The Department of the Navy, Naval Supply Systems Command, FLC Norfolk, may have a continuing requirement for Cyber Operational Test & Evaluation (OT&E) Support for Commander Operational Test and Evaluation Force (COMOPTEVFOR).

N/A

The contractor shall provide services to meet the following:

• Technical and management support services to the Commander Operational Test and Evaluation Force (COMOPTEVFOR).

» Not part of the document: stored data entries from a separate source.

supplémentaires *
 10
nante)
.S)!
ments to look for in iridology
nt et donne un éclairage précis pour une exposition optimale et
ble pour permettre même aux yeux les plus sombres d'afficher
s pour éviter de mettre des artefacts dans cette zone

The scope of this PWS includes but is not limited to support documentation, template development, toolset development management, test execution, future capabilities research and development, cybersecurity infrastructure design, build and management, RMF support, and DoD Red Team certification documentation development.

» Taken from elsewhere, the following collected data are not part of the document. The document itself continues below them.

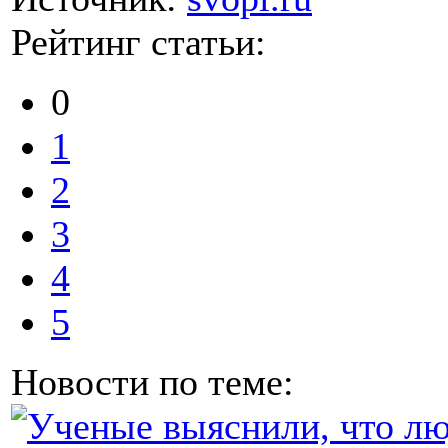
Рейтинг статьи:
0
1
2
3
4
5
Новости по теме: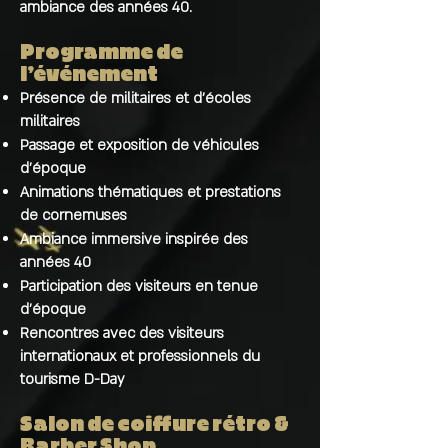
ambiance des années 40.
Programme de
l’événement
Présence de militaires et d’écoles
militaires
Passage et exposition de véhicules
d’époque
Animations thématiques et prestations
de cornemuses
Ambiance immersive inspirée des
années 40
Participation des visiteurs en tenue
d’époque
Rencontres avec des visiteurs
internationaux et professionnels du
tourisme D-Day
Salon de coiffure rétro &
Barber Shop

• The CONTRACTOR shall provide support for Cyber OT&E mission by developing and editing complex technical documents to include, Test and Evaluation Masters Plans (TEMP), TEMP input letters, TEMP comment letters, Integrated Evaluation Frameworks (IEF), test plans, and final reports.
• The CONTRACTOR shall develop and review a variety of other test-related documents, such as forwarding letters, Letters Of Observation (LOO), modeling and simulation accreditation letters, letters of instruction (LOI), and any other documents supporting the Cyber OT&E mission.
• The CONTRACTOR shall conduct Cooperative Vulnerability Penetration Assessments (CVPA) and Adversarial Assessments (AA) under COMOPTEVFOR authorities and guidelines. The CONTRACTOR works with Operational Test Directors (OTD) and Cyber Test Engineers (CTE) to develop test objectives and to execute the tests. The nature of the work requires that the contractor work with subject matter experts that often involves advanced, state-of-the-art techniques and concepts.
• The CONTRACTOR shall design, install, and upgrade as necessary the COMOPTEVFOR Cyber Test Infrastructure to include the Cyber Attack Lab, Analysis Lab, Training Lab, toolset, and Flyaway kits to support COMOPTEVFOR Cyber OT&E mission as well as management and setup of the range node for exercise, training, and risk reduction events.
• The CONTRACTOR shall administer and maintain the Cyber Test Infrastructure, including network and system security, patch management, reviewing system logs, monitoring system activities, maintaining user access administration, generate backup and recovery planning, maintaining physical security, and disabling unnecessary services.
• The CONTRACTOR shall maintain and comply with all Department of Defense (DoD), Department of the Navy (DON) cybersecurity policies and guidance as applicable, such as Secure Technical Implementation Guides (STIG), and Tasking Order (TASKORD).
• The CONTRACTOR shall create and update Risk Management Framework (RMF)/Assessment and Authorization (A&A) artifacts, as well as assess cybersecurity compliance requirements to support Risk Management Framework and to obtain Authority to Operate (ATO) for COMOPTEVFOR Cyber Test Infrastructure and toolset.
• Additionally, the CONTRACTOR shall create and update red team certification and accreditation (C&A) artifacts to support the red team certification and accreditation.